**PROBLEM TO SOLVE**
In the court ruling excerpt, what reason does the Court give for finding Wang's promise of two percent of the company unenforceable?

**DOCUMENT SEGMENT**
First, the Court finds that Wang's promise to provide Plaintiff two percent of the company or REDACTED the REDACTED acquisition went through is not enforceable because the REDACTED acquisition was a condition precedent that never occurred. "Where the occurrence of a condition is required by the agreement of the parties, rather than as a matter of law, a rule of strict compliance traditionally applies." Renovest Co. v. Hodges Dev. Corp., 135 N.H. 72, 78 (1991). Condition precedents are disfavored in the law but the Courts will honor them if they are included in the plain language of a parties' agreement. Greenwald v. Keating, 172 N.H. 292, 298 (2019). "As a rule of thumb, provisions which commence with words such as 'if,' 'on condition that,' 'subject to' and 'provided' create conditions precedent." Id.
Here, the parties do not dispute that Wang told Plaintiff that he would receive REDACTED or two percent of the company only if the REDACTED acquisition went through. (Doc. 62 ¶ 16.) Thus, it is clear to the Court that the plain language of the parties' agreement, especially Wang's use of the word "if, established that REDACTED acquisition of Defendant was a condition precedent. Greenwald, 172 N.H. at 298. The parties do not dispute that REDACTED never acquired Defendant. (Doc. 62 ¶ 6.) The parties dispute whether Wang revoked his offer but the Court need not reach the issue because it finds that the REDACTED promise is otherwise unenforceable. See Crowe, 174 N.H. At 682. Accordingly, because the condition precedent never occurred, Wang was not under a legal duty to give Plaintiff REDACTED See Renovest, 135 N.H. at 78-79; see also Catlaw v. Rodrigue, no. 2021-0226, 2021 WL 6333054, at *2 (N.H. Dec. 3, 2021) ("Upon the failure of the condition precedent, the defendant had no duty to perform, and the agreement was unenforceable as a matter of law.").
The Court, however, reaches a different conclusion as to Wang's alleged promise that he would provide Plaintiff compensation related to the REDACTED transaction. The parties dispute whether Wang's alleged promise was definitive enough to be enforceable. "An offer must be so definite as to its material terms or require such definite terms in the acceptance that the promises and performances to be rendered by each party are reasonably certain." Phillips v. Verax Corp., 138 N.H. 240, 245 (1994). "While it is true that contracts, both oral and written must be definite in order to be enforceable, the standard of definiteness is one of reasonable certainty and not 'pristine preciseness.'" Sawin v. Carr, 114 N.H. 462, 465 (1974). The parties agree that while Patel was in the office with Wang and Plaintiff, Wang told Patel that he promised two percent of Defendant to Plaintiff. (Doc. 62 ¶ 51.) Defendant argues that Wang was merely referring historically to the REDACTED Plaintiff contends that Wang was prospectively promising Plaintiff two percent of the company in connection with the REDACTED transaction.

[Short-answer chart tasks]
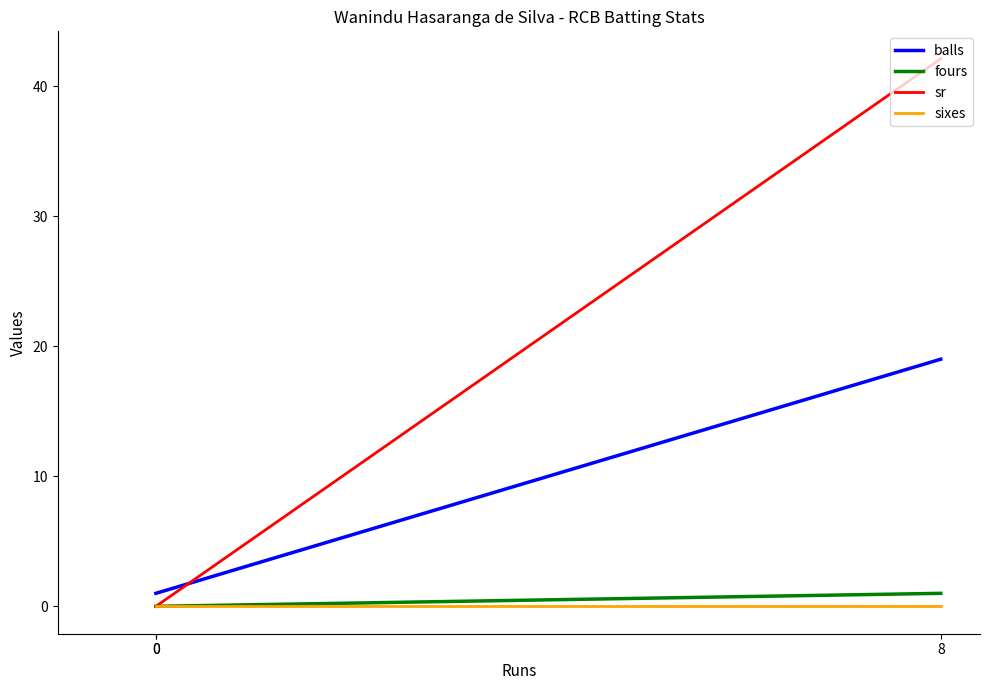

True or false: fours has a value of -0.3 at 0.

False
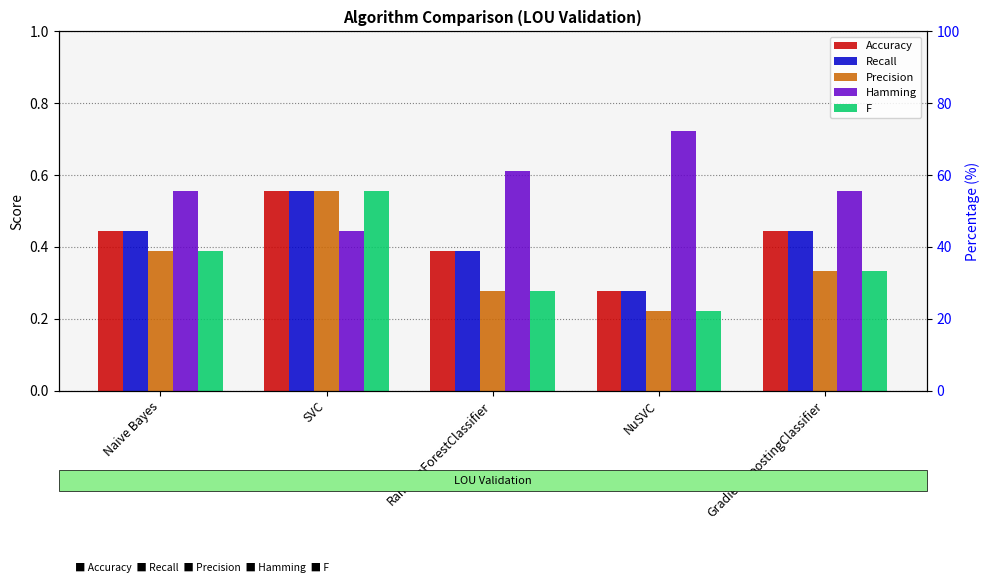

Reading left to right, list all the values displayed in this chart.

Accuracy: Naive Bayes=0.4	SVC=0.6	RandomForestClassifier=0.4	NuSVC=0.3	GradientBoostingClassifier=0.4
Recall: Naive Bayes=0.4	SVC=0.6	RandomForestClassifier=0.4	NuSVC=0.3	GradientBoostingClassifier=0.4
Precision: Naive Bayes=0.4	SVC=0.6	RandomForestClassifier=0.3	NuSVC=0.2	GradientBoostingClassifier=0.3
Hamming: Naive Bayes=0.6	SVC=0.4	RandomForestClassifier=0.6	NuSVC=0.7	GradientBoostingClassifier=0.6
F: Naive Bayes=0.4	SVC=0.6	RandomForestClassifier=0.3	NuSVC=0.2	GradientBoostingClassifier=0.3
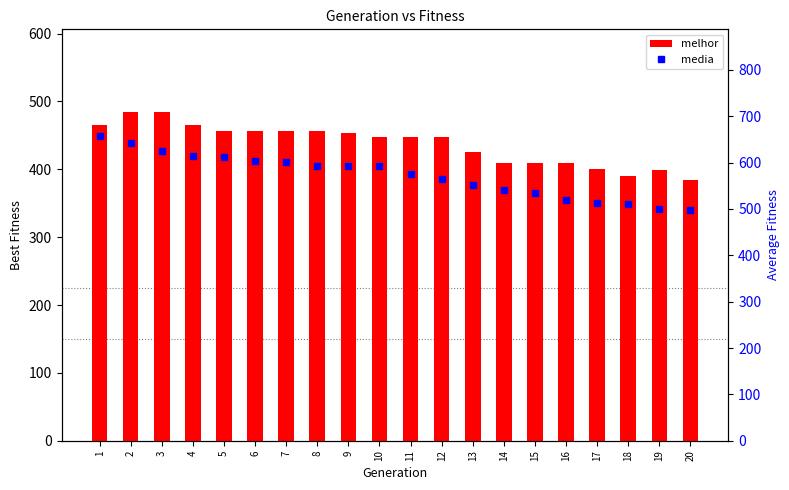

Where is melhor nearest to the value 434?

13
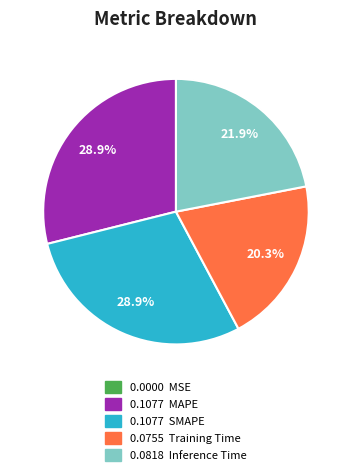

Is there any slice that represents more than half of the pie?

No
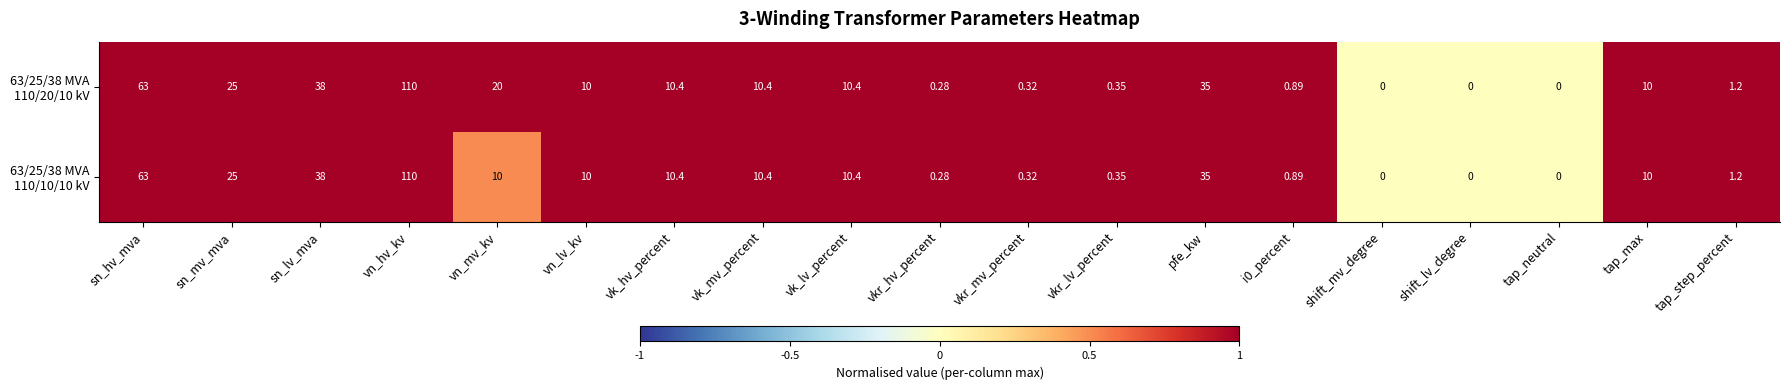

At which category does the chart reach its peak across all series?

vn_hv_kv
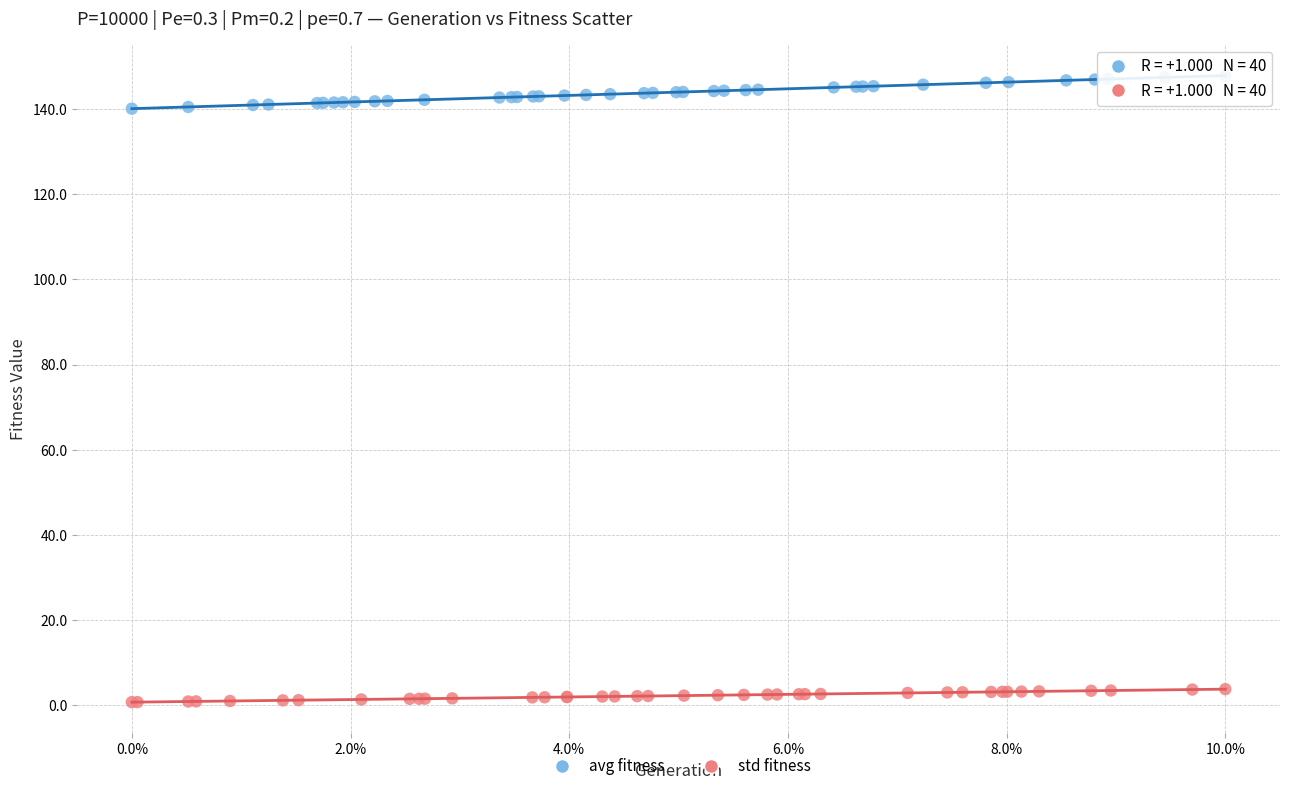

Which series contains the lowest Y value?

std fitness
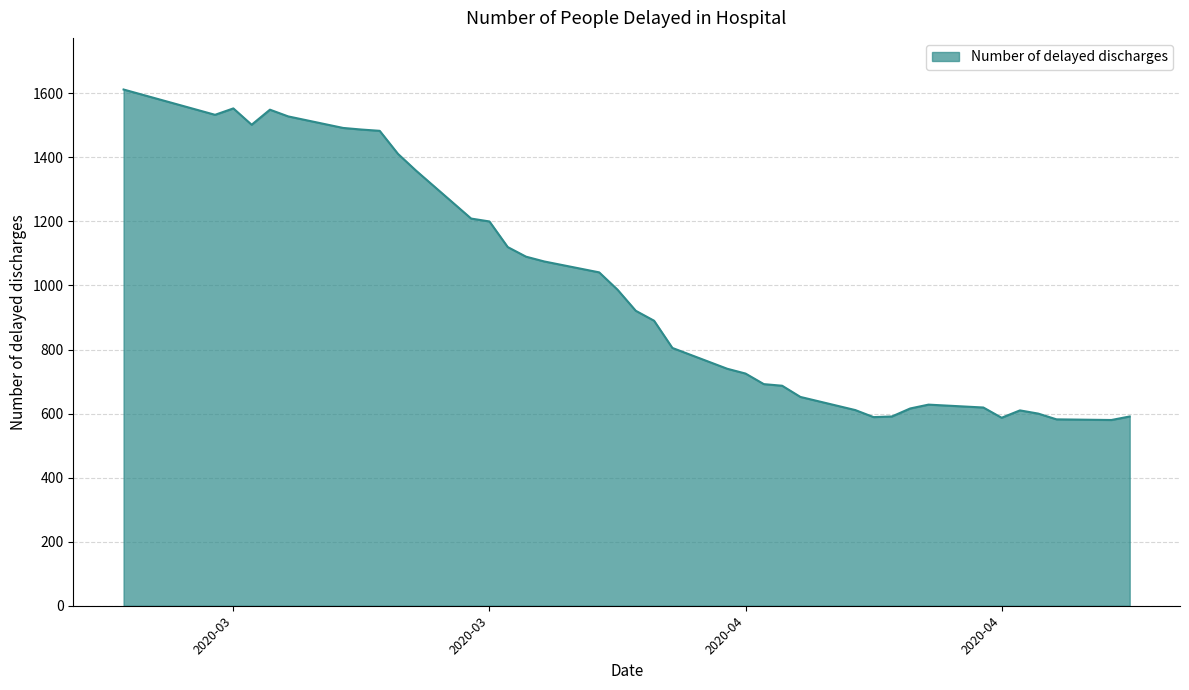

What is the maximum value shown in the chart?

1612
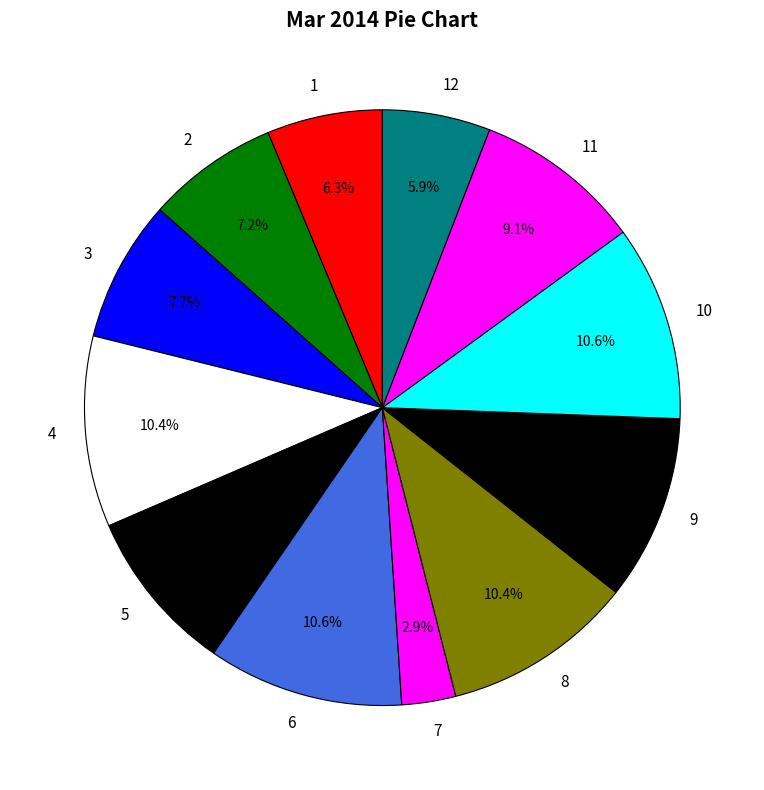

Is there any slice that represents more than half of the pie?

No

**YOUR SOLUTION**
The acquisition was a condition precedent that never occurred.